4 étapes d’auto-compassion pour vivre en paix

À défaut de tenter de changer la nature de nos valeurs profondes – ce qui est une démarche difficile – il est possible de limiter leur influence en adaptant l’image que nous donnons de nous-mêmes. Nous pouvons commencer à le faire en faisant preuve d’auto-compassion.

L’auto-compassion consiste à faire preuve de douceur, de gentillesse et de compréhension envers soi-même, à accepter qu’on n’est pas parfait et à comprendre que chaque erreur que l’on commet recèle un potentiel d’apprentissage et de croissance.

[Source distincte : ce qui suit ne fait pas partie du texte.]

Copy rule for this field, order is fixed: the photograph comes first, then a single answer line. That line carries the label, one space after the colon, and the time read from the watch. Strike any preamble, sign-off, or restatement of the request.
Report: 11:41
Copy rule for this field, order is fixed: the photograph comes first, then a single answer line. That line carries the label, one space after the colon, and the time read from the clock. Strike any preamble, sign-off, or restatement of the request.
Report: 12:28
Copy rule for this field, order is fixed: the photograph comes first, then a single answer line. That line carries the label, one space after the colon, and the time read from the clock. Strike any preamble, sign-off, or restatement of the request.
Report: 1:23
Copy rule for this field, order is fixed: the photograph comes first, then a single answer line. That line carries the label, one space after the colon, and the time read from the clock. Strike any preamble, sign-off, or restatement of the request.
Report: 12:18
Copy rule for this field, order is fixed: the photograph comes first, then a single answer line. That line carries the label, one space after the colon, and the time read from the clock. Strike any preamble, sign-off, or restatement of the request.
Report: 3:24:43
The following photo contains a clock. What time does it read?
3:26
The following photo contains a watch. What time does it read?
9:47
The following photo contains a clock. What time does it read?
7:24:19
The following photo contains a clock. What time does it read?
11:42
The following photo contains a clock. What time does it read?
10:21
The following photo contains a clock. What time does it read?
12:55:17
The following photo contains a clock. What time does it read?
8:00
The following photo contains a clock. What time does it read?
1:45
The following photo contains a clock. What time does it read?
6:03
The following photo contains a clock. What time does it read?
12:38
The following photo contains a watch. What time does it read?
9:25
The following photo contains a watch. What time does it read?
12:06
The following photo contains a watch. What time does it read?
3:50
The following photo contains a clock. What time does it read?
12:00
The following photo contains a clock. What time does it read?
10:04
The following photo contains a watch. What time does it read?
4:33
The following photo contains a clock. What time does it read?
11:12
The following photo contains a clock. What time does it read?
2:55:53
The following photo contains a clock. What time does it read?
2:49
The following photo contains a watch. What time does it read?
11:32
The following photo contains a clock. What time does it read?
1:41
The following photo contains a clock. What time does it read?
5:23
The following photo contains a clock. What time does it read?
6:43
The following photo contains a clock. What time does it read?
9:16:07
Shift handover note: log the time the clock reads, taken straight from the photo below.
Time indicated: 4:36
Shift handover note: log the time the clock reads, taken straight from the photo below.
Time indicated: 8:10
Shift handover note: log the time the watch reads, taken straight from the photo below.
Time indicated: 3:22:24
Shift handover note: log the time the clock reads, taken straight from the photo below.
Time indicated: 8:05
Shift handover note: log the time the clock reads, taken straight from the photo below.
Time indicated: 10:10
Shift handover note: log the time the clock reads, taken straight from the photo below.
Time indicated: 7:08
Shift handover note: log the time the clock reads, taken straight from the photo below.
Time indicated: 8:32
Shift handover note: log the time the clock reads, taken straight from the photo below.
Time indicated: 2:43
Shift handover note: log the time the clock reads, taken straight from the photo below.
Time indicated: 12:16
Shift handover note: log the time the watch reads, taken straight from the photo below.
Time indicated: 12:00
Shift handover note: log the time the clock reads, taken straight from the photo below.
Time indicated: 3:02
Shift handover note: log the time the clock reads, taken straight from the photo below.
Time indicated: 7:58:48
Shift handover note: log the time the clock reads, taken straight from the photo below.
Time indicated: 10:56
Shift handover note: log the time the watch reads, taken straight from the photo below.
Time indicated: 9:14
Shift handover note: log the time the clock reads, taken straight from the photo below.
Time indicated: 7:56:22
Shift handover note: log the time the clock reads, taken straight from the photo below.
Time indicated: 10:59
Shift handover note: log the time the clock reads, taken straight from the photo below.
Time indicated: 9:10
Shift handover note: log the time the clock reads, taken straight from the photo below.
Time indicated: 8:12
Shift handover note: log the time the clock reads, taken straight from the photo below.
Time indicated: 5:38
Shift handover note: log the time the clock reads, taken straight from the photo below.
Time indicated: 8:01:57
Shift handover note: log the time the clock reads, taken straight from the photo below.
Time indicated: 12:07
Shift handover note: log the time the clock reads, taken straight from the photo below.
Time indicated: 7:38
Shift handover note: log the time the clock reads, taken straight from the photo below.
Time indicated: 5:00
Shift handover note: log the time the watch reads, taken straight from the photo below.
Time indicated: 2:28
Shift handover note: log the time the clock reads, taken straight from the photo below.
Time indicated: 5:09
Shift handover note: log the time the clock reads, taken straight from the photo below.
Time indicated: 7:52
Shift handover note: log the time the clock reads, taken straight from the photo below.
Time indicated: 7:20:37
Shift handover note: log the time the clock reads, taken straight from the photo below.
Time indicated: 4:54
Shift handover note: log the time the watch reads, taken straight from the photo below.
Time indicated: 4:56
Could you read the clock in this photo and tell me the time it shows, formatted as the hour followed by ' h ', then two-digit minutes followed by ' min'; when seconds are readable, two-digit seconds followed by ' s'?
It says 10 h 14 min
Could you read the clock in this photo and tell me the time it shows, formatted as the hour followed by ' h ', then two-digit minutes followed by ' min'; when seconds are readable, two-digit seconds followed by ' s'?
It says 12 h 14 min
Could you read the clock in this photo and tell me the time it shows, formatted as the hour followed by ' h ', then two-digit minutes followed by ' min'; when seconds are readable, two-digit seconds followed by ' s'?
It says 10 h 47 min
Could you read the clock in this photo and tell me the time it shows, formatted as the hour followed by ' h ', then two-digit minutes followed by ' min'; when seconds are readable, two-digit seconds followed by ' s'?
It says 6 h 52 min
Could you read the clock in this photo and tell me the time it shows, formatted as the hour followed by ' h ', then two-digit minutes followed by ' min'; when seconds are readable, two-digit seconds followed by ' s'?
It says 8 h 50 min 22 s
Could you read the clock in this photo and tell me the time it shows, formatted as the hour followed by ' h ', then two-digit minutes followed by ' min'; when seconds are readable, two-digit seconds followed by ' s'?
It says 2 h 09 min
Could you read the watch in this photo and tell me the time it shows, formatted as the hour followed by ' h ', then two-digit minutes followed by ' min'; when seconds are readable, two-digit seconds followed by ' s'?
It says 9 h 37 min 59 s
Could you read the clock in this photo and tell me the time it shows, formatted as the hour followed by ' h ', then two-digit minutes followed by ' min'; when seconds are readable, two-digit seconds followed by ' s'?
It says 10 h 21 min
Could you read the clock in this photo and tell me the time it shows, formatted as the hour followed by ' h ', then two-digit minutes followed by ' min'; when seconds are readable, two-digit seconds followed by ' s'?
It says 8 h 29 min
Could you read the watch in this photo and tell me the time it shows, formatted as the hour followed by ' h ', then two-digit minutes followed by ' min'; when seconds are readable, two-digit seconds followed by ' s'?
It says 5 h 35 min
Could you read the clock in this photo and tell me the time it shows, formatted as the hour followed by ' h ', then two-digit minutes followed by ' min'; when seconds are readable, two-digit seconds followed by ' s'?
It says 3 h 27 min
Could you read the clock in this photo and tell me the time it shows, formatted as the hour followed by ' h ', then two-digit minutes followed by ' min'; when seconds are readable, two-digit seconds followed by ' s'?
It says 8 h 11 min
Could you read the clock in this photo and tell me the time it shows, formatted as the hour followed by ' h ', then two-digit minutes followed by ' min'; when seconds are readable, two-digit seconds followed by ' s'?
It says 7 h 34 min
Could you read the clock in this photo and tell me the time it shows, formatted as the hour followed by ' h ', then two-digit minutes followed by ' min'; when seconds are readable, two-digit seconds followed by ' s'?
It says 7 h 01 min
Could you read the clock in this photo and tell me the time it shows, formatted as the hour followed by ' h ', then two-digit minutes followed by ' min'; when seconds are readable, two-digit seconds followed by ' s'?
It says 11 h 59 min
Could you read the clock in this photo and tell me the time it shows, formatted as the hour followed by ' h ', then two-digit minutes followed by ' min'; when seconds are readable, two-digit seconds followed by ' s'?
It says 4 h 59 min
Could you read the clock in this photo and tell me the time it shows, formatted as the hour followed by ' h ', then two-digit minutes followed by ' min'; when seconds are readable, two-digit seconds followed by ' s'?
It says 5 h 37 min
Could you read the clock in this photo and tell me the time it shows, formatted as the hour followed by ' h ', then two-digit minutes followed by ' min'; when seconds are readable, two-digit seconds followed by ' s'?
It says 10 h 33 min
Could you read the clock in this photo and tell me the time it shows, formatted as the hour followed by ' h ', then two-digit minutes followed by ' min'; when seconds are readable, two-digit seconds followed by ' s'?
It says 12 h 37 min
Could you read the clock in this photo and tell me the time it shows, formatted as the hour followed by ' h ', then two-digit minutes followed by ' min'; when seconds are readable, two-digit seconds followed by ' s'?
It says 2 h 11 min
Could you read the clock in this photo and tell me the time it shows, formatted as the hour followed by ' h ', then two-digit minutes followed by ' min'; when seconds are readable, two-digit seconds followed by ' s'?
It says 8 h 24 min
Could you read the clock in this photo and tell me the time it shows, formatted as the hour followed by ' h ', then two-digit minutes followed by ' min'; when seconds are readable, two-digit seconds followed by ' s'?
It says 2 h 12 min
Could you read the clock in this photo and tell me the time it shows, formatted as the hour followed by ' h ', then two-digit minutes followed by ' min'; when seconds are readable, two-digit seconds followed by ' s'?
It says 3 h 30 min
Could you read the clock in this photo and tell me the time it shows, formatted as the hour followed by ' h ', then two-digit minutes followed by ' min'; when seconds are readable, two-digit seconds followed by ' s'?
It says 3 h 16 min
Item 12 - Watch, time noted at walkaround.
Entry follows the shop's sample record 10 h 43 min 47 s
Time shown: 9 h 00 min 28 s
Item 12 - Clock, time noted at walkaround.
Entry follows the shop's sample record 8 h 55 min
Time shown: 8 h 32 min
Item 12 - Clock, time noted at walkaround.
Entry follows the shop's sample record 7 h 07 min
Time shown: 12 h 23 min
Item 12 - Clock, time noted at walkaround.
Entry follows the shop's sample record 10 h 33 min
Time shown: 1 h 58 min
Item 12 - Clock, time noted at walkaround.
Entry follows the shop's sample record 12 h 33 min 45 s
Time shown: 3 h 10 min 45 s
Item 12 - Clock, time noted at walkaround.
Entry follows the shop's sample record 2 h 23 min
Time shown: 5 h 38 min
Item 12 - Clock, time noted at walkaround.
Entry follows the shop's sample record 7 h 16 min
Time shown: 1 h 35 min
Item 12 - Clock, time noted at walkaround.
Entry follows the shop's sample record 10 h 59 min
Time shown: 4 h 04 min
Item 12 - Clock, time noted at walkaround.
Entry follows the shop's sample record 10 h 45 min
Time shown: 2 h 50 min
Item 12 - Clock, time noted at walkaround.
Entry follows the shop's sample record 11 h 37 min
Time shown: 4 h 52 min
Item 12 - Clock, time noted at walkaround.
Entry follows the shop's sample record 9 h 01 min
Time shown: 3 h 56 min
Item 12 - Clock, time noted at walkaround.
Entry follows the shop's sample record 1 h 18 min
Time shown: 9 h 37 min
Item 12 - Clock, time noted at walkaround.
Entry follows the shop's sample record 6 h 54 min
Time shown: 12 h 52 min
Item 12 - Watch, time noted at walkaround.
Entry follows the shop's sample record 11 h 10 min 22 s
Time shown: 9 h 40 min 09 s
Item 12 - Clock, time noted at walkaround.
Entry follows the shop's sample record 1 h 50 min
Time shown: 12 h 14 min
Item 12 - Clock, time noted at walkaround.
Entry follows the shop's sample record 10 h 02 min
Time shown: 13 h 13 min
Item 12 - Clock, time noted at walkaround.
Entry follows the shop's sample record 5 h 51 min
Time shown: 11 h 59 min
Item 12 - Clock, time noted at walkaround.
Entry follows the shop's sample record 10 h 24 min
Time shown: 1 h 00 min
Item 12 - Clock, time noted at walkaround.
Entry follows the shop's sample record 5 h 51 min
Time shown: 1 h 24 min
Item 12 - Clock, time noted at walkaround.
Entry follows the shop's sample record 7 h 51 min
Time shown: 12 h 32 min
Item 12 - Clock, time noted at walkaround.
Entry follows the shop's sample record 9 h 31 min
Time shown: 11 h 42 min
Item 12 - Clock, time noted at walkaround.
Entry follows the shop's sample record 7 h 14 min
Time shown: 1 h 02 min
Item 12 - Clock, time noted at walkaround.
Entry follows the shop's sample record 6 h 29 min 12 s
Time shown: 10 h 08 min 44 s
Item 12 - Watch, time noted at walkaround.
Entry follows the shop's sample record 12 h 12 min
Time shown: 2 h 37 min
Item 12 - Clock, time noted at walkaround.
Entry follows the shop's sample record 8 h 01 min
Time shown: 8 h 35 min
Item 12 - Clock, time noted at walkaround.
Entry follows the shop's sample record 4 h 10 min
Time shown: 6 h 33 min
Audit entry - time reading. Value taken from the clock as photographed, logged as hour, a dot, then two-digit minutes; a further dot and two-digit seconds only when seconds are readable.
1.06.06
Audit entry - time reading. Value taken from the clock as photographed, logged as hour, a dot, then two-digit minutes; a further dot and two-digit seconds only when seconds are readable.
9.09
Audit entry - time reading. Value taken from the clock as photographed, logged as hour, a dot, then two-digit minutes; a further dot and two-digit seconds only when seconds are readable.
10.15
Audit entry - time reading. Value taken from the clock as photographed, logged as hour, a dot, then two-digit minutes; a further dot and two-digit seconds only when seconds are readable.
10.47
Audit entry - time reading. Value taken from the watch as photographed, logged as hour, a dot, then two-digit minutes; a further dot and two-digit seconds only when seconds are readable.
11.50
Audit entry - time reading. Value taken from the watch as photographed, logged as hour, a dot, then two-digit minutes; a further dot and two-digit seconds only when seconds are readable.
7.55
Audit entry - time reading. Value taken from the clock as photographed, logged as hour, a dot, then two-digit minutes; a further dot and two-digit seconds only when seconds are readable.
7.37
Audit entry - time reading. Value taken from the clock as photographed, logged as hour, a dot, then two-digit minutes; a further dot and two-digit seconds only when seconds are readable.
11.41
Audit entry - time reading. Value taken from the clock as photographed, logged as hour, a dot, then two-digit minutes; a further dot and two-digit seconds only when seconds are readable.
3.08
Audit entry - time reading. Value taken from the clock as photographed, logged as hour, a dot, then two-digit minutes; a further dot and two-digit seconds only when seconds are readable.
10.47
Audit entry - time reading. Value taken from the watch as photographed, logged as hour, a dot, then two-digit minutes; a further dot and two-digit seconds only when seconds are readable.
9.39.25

Faites la paix avec votre critique intérieur.

Les gens essaient généralement de cacher leurs défauts afin de conserver une image positive d’eux-mêmes. Avec l’auto-compassion, les gens peuvent en fait accroître leur connaissance et leur clarté quant à leurs propres limites.

On pourrait penser que cela pourrait aboutir à une spirale descendante, mais on a constaté que l’auto-compassion est positivement corrélée à une meilleure santé mentale et à une plus grande satisfaction de la vie. Alors que faire pour transformer notre critique intérieur en un doux soutien ? L’entraînement traditionnel aux compétences cognitives s’est révélé plutôt inefficace dans ce domaine.

Une étude de 2010 a assigné au hasard à des étudiants de première année de collège l’un des trois cahiers d’exercices pour la dépression : cognitif traditionnel, cognitif non traditionnel et compétences académiques. L’étude a révélé que les participants dont le taux de rumination était élevé présentaient des niveaux de dépression significativement plus élevés et que la formation cognitive aggravait la rumination chez les sujets. Cette étude montre que, plutôt que de travailler sur le plan cognitif, il faut s’attaquer au critique intérieur d’une manière différente : par la conscience de soi et la compréhension.

4 étapes pour développer l’auto-compassion.

Première étape : pratiquez le pardon.

Cessez de culpabiliser pour vos erreurs. Reconnaissez que vous ne pouvez pas toujours être parfait et montrez-vous tolérant vis-à-vis de vos faiblesses. Prenez conscience des moments où vous tirez votre estime de soi, de la performance ou de la perfection. Comprenez que vous n’avez pas besoin d’être d’une certaine manière pour être digne d’amour.

Une façon de vous rappeler que vous êtes digne d’amour, même lorsque vous n’êtes pas performant, est de placer une note autocollante près de votre bureau ou dans votre portefeuille avec un message vous rappelant d’être doux et gentil avec vous-même.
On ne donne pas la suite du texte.